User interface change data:
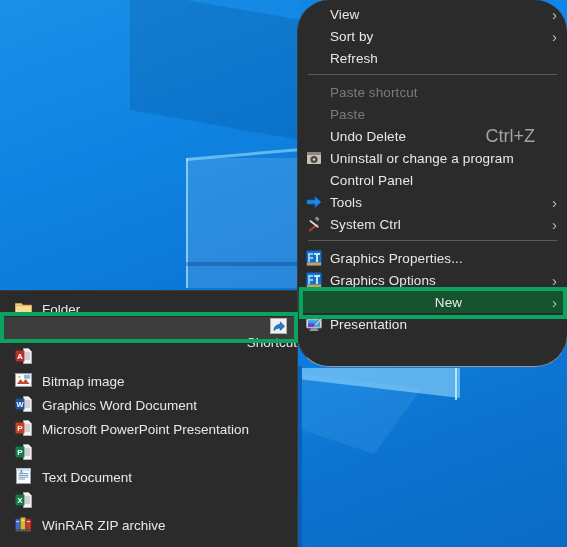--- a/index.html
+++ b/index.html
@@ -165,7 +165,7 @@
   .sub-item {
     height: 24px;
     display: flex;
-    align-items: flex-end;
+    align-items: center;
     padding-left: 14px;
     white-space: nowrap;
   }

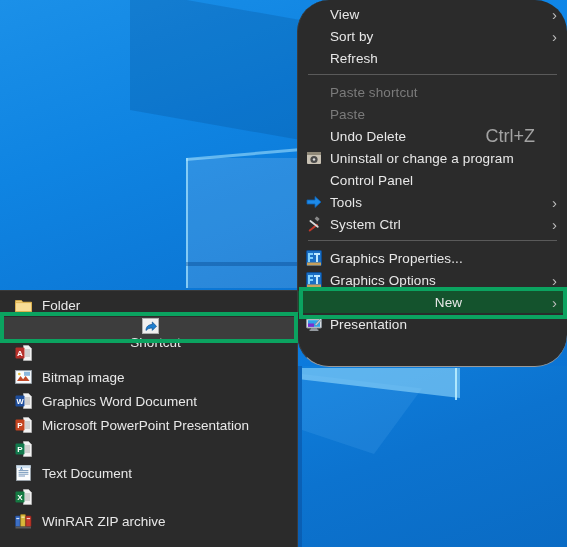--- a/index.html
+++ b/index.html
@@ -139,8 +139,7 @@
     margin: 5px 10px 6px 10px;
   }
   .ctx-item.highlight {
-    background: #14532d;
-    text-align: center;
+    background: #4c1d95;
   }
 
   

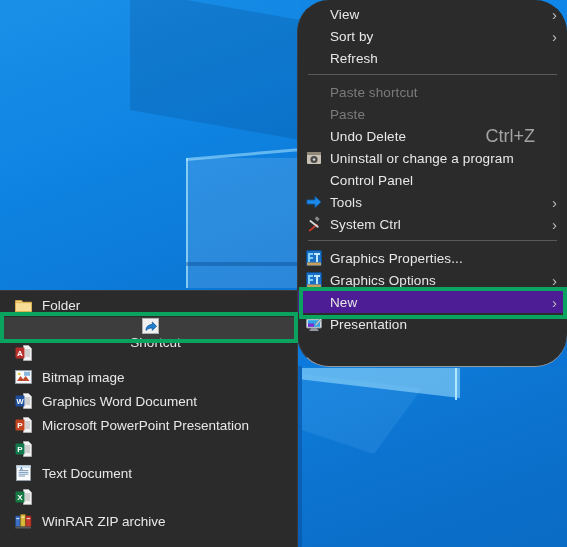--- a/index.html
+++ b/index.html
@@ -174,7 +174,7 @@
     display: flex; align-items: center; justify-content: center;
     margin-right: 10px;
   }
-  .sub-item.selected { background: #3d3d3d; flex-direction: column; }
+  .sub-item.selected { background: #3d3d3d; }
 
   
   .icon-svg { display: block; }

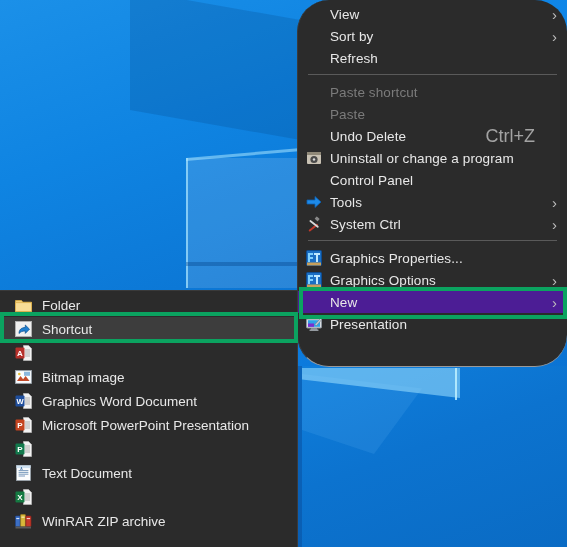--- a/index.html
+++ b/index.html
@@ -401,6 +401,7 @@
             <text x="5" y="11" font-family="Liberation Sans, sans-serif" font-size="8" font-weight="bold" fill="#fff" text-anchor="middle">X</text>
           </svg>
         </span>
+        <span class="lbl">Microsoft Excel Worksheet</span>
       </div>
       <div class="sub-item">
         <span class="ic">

▶ **Task details**
Set all of the records down once more, letter for letter, with the images removed.

▶ **Answer**
--- a/index.html
+++ b/index.html
@@ -165,7 +165,7 @@
   .sub-item {
     height: 24px;
     display: flex;
-    align-items: flex-end;
+    align-items: center;
     padding-left: 14px;
     white-space: nowrap;
   }

--- a/index.html
+++ b/index.html
@@ -139,8 +139,7 @@
     margin: 5px 10px 6px 10px;
   }
   .ctx-item.highlight {
-    background: #14532d;
-    text-align: center;
+    background: #4c1d95;
   }
 
   

--- a/index.html
+++ b/index.html
@@ -174,7 +174,7 @@
     display: flex; align-items: center; justify-content: center;
     margin-right: 10px;
   }
-  .sub-item.selected { background: #3d3d3d; flex-direction: column; }
+  .sub-item.selected { background: #3d3d3d; }
 
   
   .icon-svg { display: block; }

--- a/index.html
+++ b/index.html
@@ -401,6 +401,7 @@
             <text x="5" y="11" font-family="Liberation Sans, sans-serif" font-size="8" font-weight="bold" fill="#fff" text-anchor="middle">X</text>
           </svg>
         </span>
+        <span class="lbl">Microsoft Excel Worksheet</span>
       </div>
       <div class="sub-item">
         <span class="ic">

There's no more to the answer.